Das zweistündige Eco-Play „When Venice Sinks“ lässt die rund zweihunderttausend Jahre alte Geschichte der Menschheit wie einen Flügelschlag wirken. Ob für die Zukunft noch Hoffnung besteht? Diese Frage können und müssen die ZuseherInnen selbst beantworten. Was am Ende feststeht ist, dass wir keine Fluchtmöglichkeit haben. Wir müssen es ausdiskutieren, wir müssen reden. Für den nötigen Anstoß dazu sorgt „When Venice Sinks“. Eine klare Empfehlung für den Besuch. Das Stück ist noch zwei Mal zu sehen: am 10. und am 11. Juni 2022, jeweils um 19:30 Uhr im Grazer Literaturhaus.
Tickets: € 15,00, ermäßigt: € 8,00 (SchülerInnen, Studierende sowie "Hunger auf Kunst und Kultur-Pass", "LAUT!-Card", "SozialCard"). Tickets gibt es auch per E-Mail: pennylesstickets(at)gmail.com oder online auf https://pennylessplayers.wordpress.com. Sponsored by: Stadt Graz Kultur & Literaturhaus Graz.

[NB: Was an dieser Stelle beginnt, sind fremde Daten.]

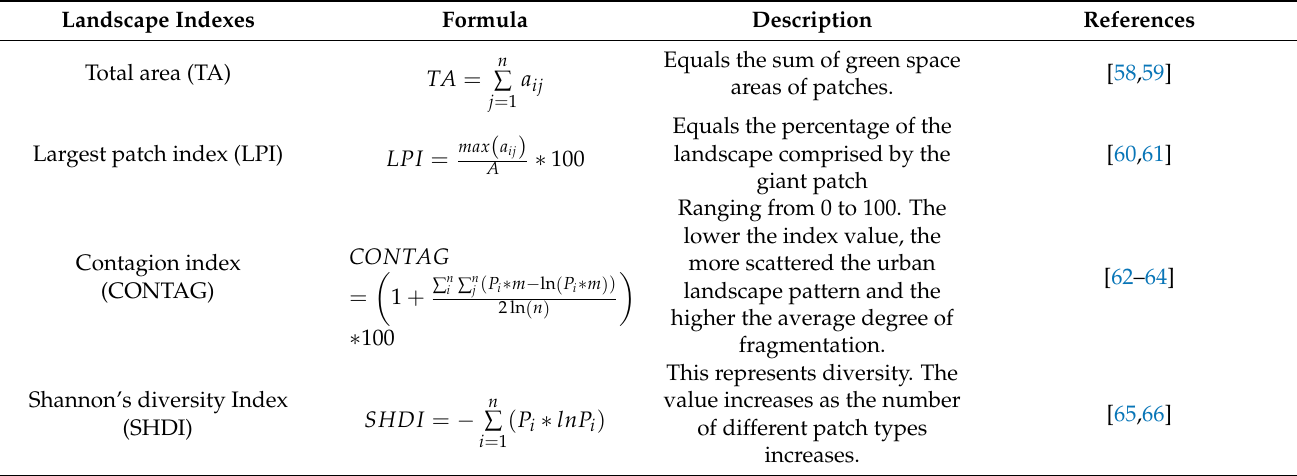
Table 1. Formula and explanations of landscape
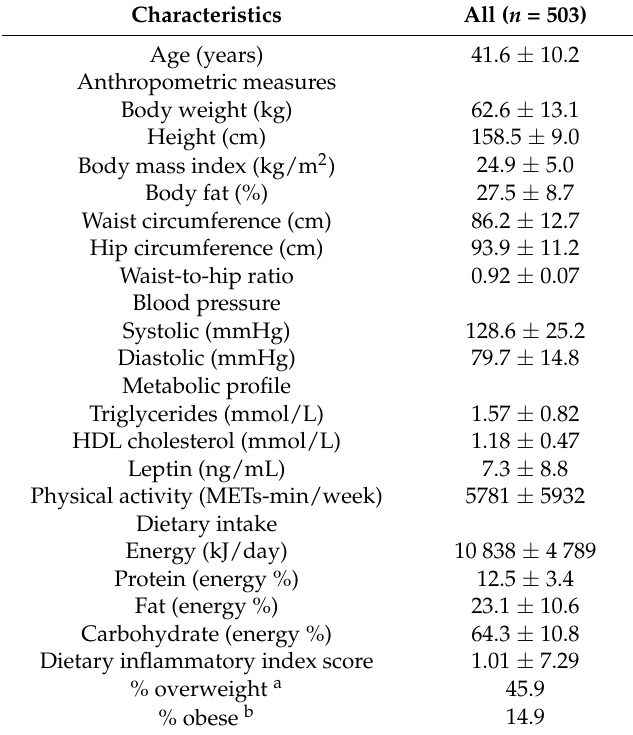
Table 1. Characteristics of study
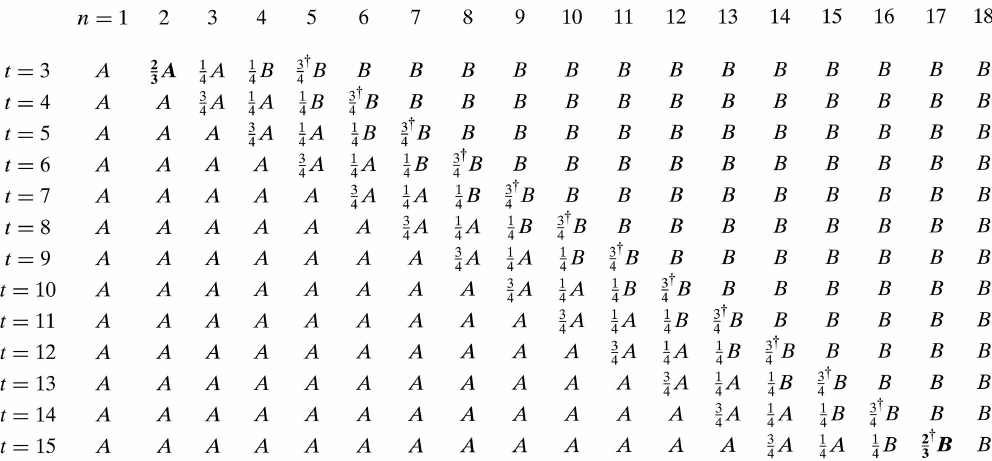
Figure 11 The full matrix (13 (cid:6) 18) of the coefficients; for simplicity’s sake K A and K B are indicated with A and B , respectively – see text. To improve the small but non-negligible kick between the two modulators, at position n = t + 2 the coefficient (indicated with a † sign) has to be reduced by about a percentage: the measured value was saved in lookup tables for the operation.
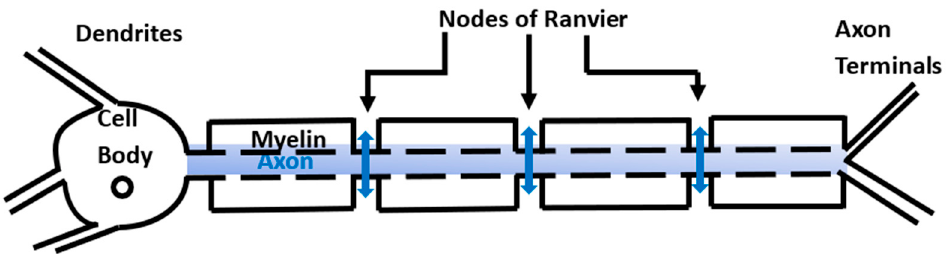
Figure 1. In a myelinated neuron, action potentials (blue vertical double arrows) happen only at the nodes of Ranvier and propagate between the cell body and the axon terminals (bidirectional propagation).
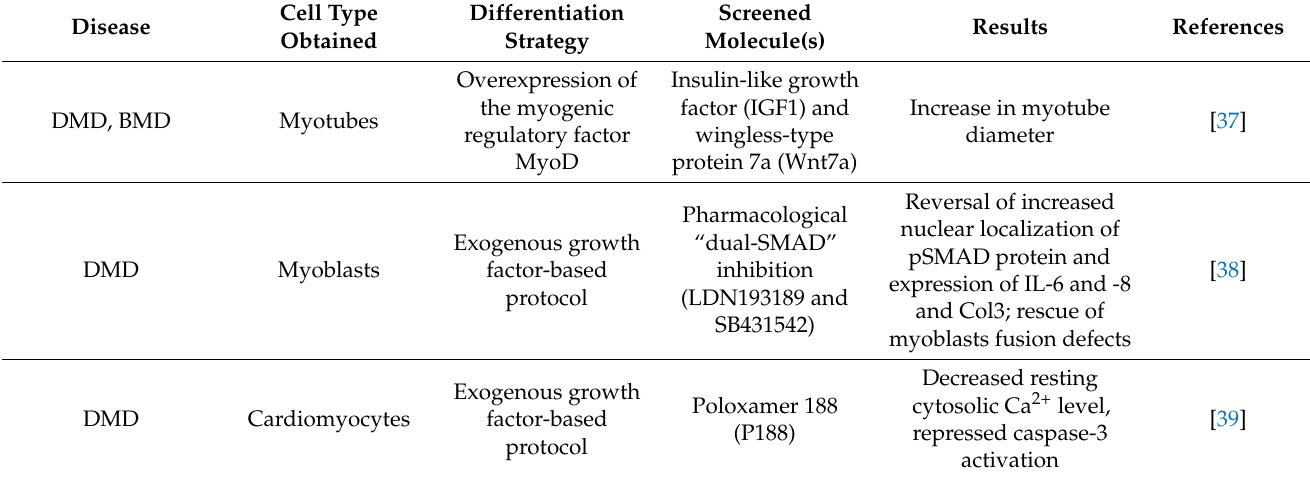
Table 1. iPSC-based models of muscular dystrophies for drug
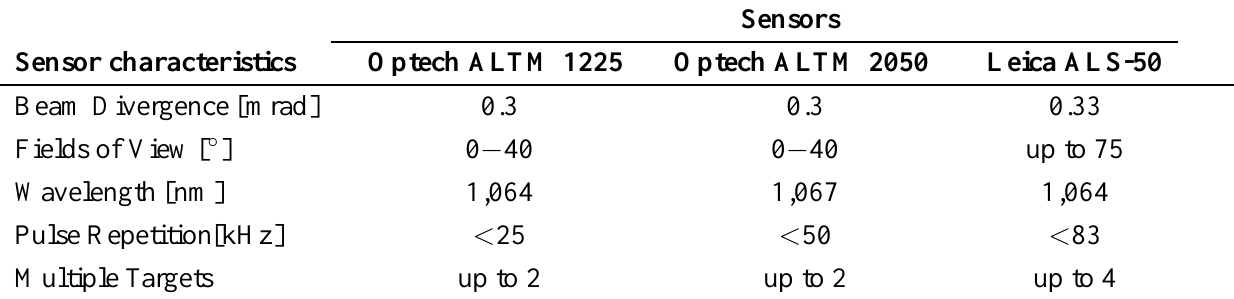
Table 1. Summary of characteristics of applied LiDAR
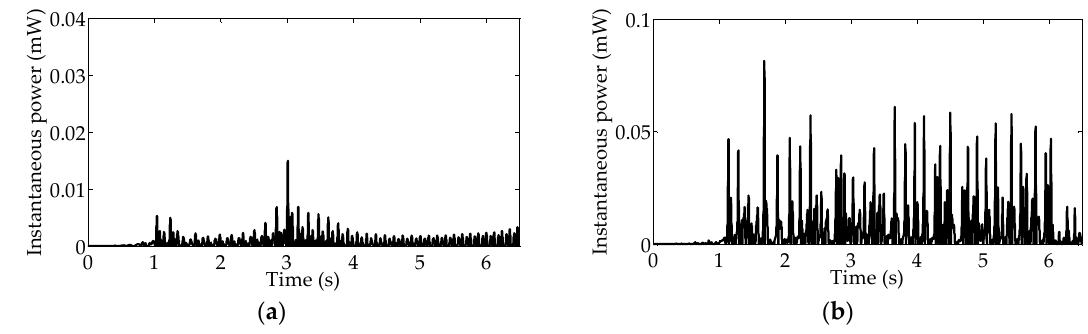
Figure 16. Harvested powers: ( a ) under up-sweep excitation; ( b ) under the combination of up-sweep excitation and on-road noise excitation.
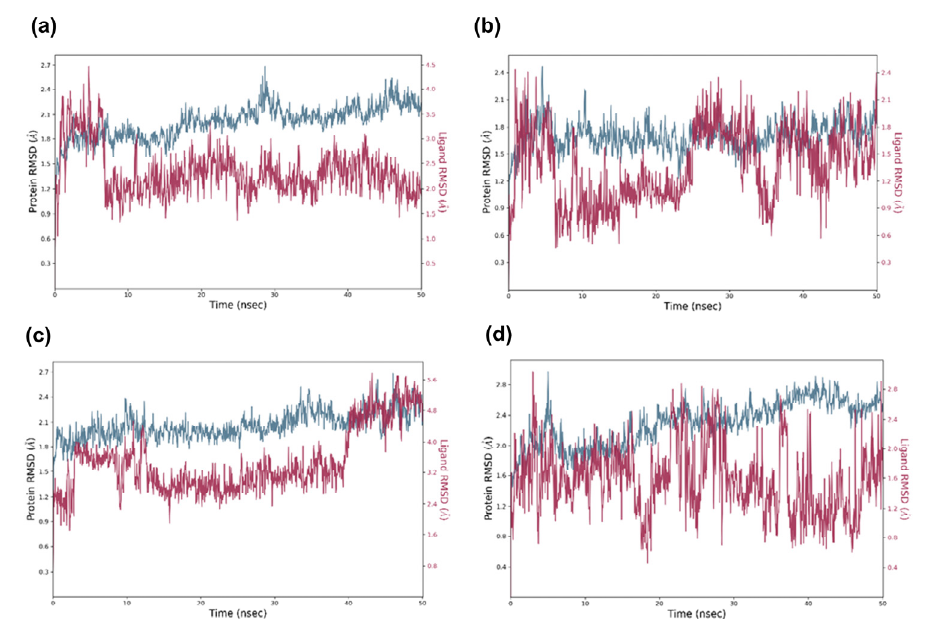
Figure 11. MD simulation trajectory (50 ns) analysis of the docked complexes via RMSD. In the time-dependent RMSD graph, C α -atoms of CDK6 complex with identified potential candidates, i.e., ( a ) candidate 1, ( b ) candidate 2, ( c ) candidate 3, ( d ) candidate 4. The CDK C α -atom RMSD is shown in blue, while the RMSD of candidates concerning CDK6 is shown in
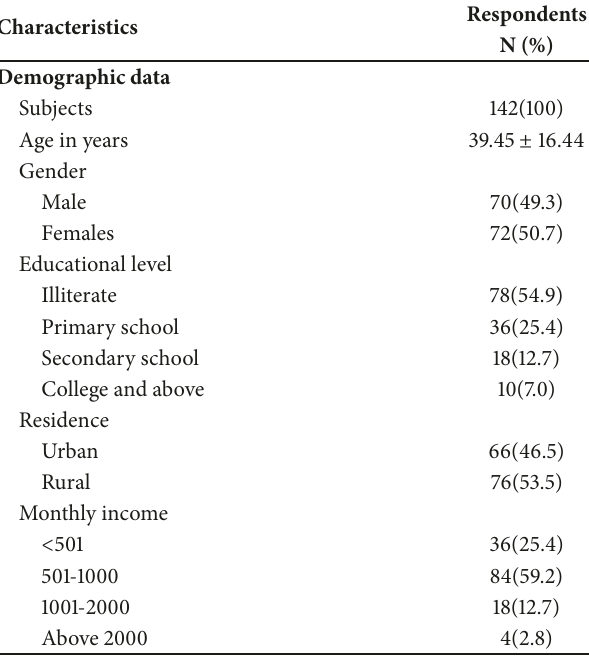
Table1:SociodemographiccharacteristicsofpatientsatJimmaUni- versity Specialized Hospital, South West Ethiopia, February–Sep- tember, 2014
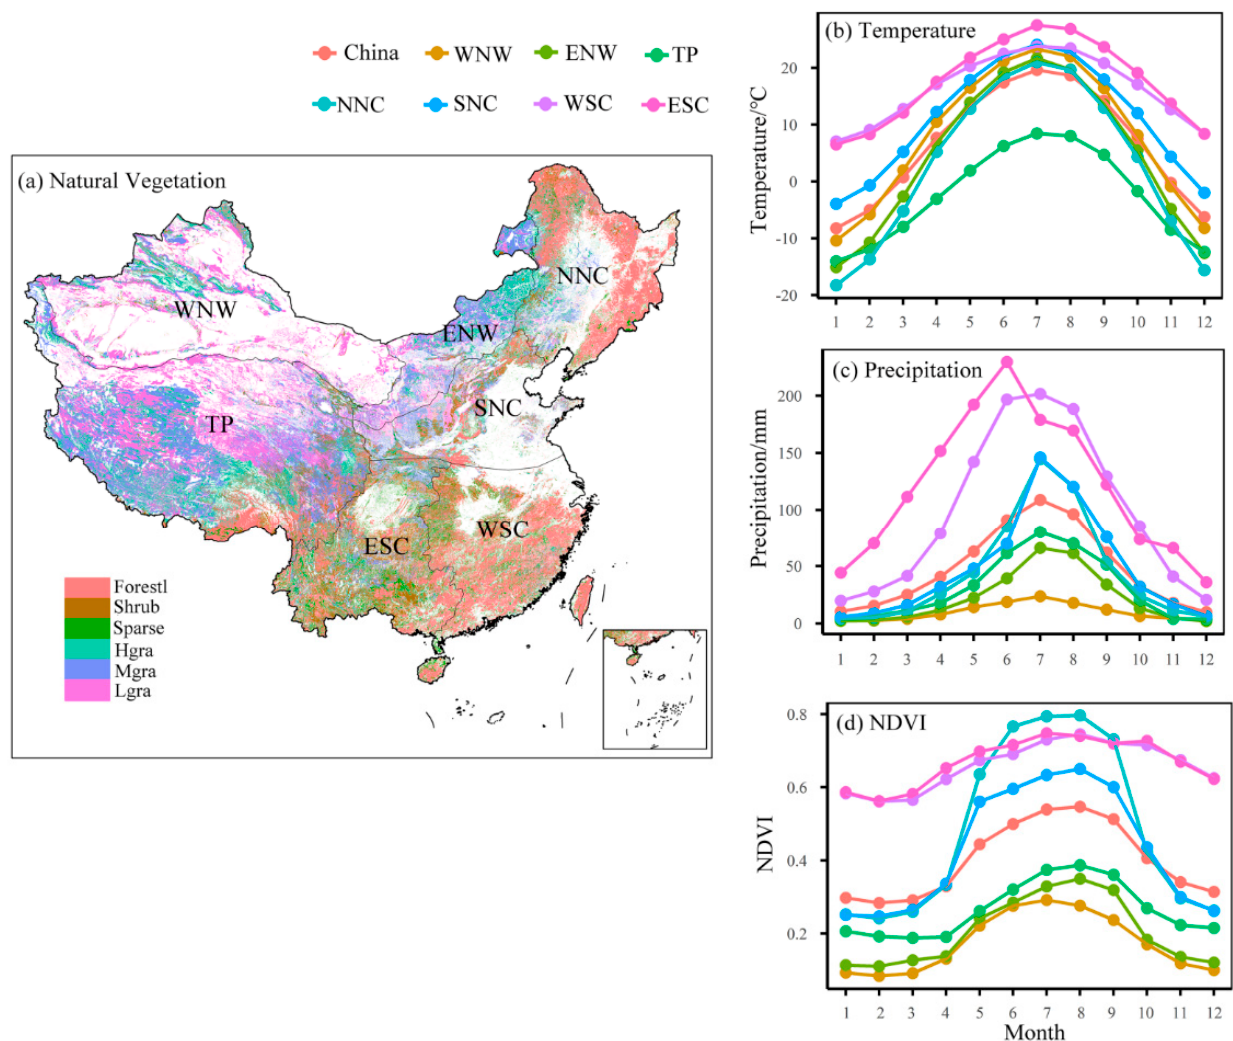
Figure 1. The distributions of natural vegetation ( a ), monthly temperature ( b ), precipitation ( c ), and Normalized Difference Vegetation Index (NDVI) ( d ) across China. Abbreviations: TP—Qinghai-Tibet alpine region; WNW—Western arid and semi-arid region; ENW—Eastern arid and semi-arid region; SNC—Southern North China; WSC—Western South China; ESC—Eastern South China; NNC—Northern North China; NDVI—Normalized Difference Vegetation Index.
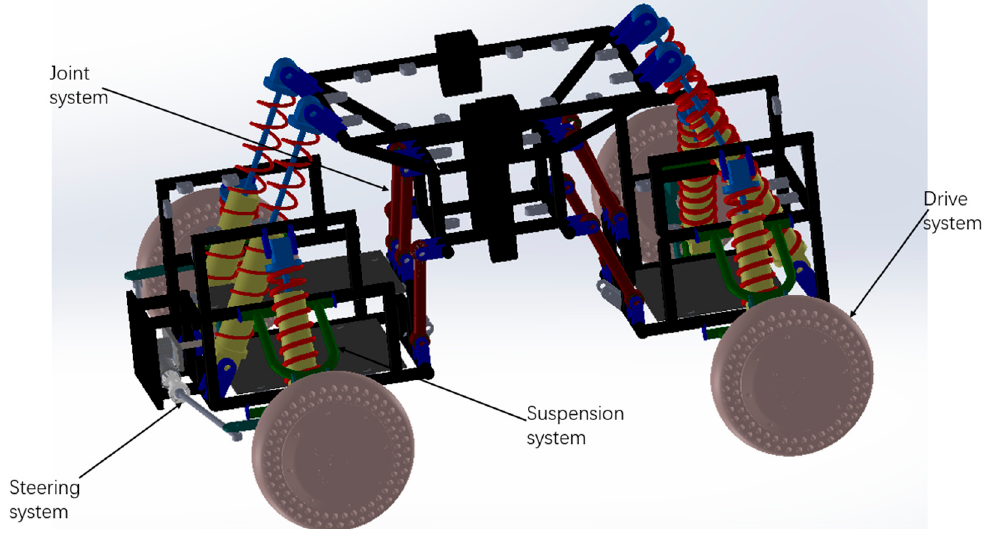
Figure 1. Vehicle structure.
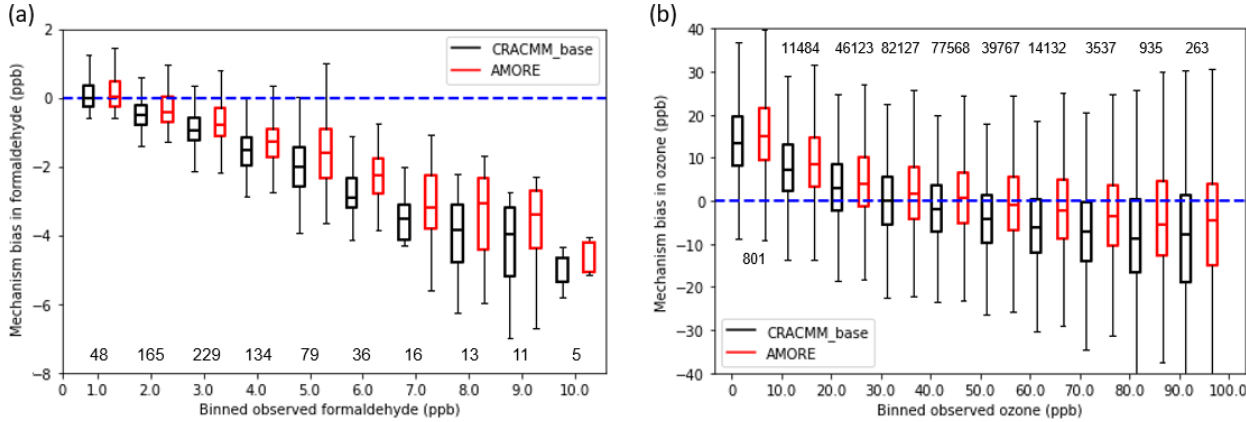
Figure 9. Binned mean bias of AMORE-Isoprene and baseline CRACMM for (a) formaldehyde and (b) ozone compared with AQS data for the northeastern US during summer 2018. Numbers for box plots indicate the number of data points in each observed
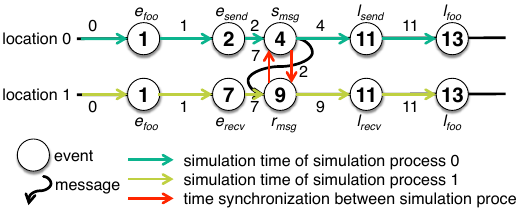
Figure 6: Time synchronization between simulation processes. Function enter or leave events are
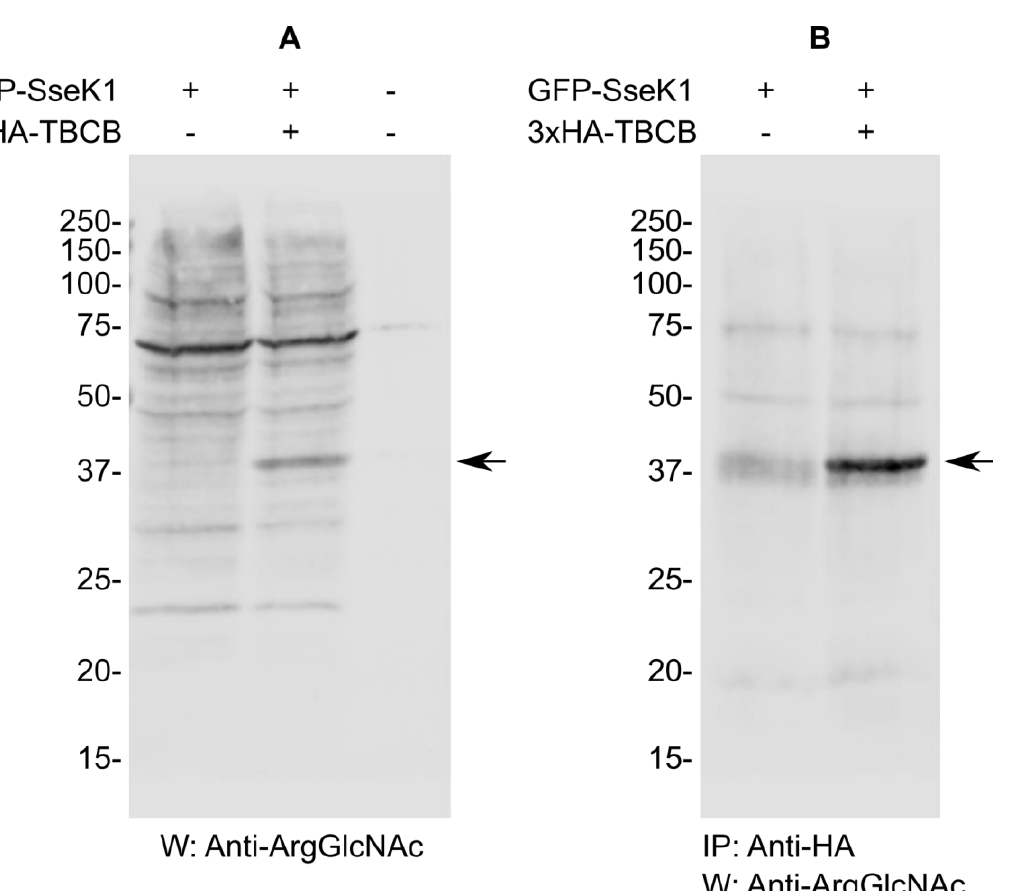
Figure 4. SseK1 glycosylates TBCB in vivo. ( A ) NP40 lysates from HEK293T cells transiently transfected with plasmids expressing GFP-SseK1 and/or 3xHA-TBCB, as indicated, were analyzed by immunoblot using anti-Arg-GlcNAc antibodies. ( B ) Lysates from HEK293T transiently transfected with a plasmid expressing GFP-SseK1 or with this plasmid and another plasmid expressing 3xHA- TBCB were subjected to immunoprecipitation (IP) with an anti-HA antibody. Precipitates were analyzed by western blot (W) with an anti-Arg-Glc-NAc antibody. Molecular weights in kDa are indicated on the left. The arrow indicates the band corresponding to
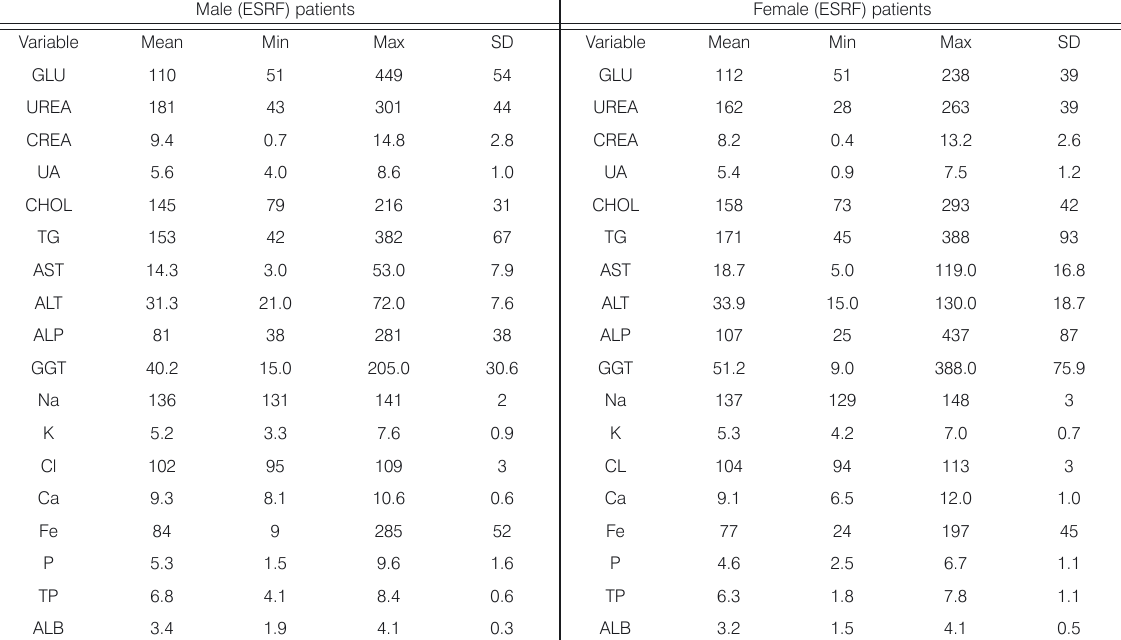
Figure 1. Hierarchical dendrogram of biochemical variables for all healthy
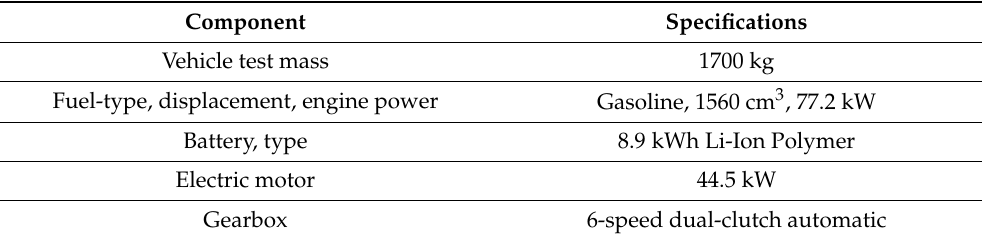
Table 1. Parallel P2 PHEV Technical Specifications.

>> Die Autorin und Regisseurin Lea Belšak im AirCampus-Interview
Mehr Infos zu den Pennyless Players:
Die Pennyless Players sind eine ehrenamtliche studentische Kulturinitiative, die die freie Grazer Theaterszene seit 2007 um qualitativ hochwertiges, englischsprachiges Theater erweitert. Die Gruppe wurde am Institut für Anglistik der Universität Graz ins Leben gerufen und besteht aus Studierenden verschiedener Studienrichtungen, Absolvent:innen und anderen Theaterbegeisterten. Seit unserer Gründung haben sie 17 abendfüllende Stücke produziert und konnten pro Produktion zwischen 300 und 600 BesucherInnen für das englischsprachige Theater begeistern. Alle Mitarbeitenden einer Produktion arbeiten zur Gänze ehrenamtlich, von Schauspiel und Regie, über Bühnenbild, Musik bis hin zu Grafik und PR. Von Beginn an wurden die gesamten Einnahmen der Theaterstücke an wohltätige Zwecke gespendet. In nun 15 Jahren konnten so bereits über 24.000,- Euro an Einrichtungen wie Ärzte ohne Grenzen, Vinziwerke Graz, oder der Notschlafstelle für Frauen übergeben werden.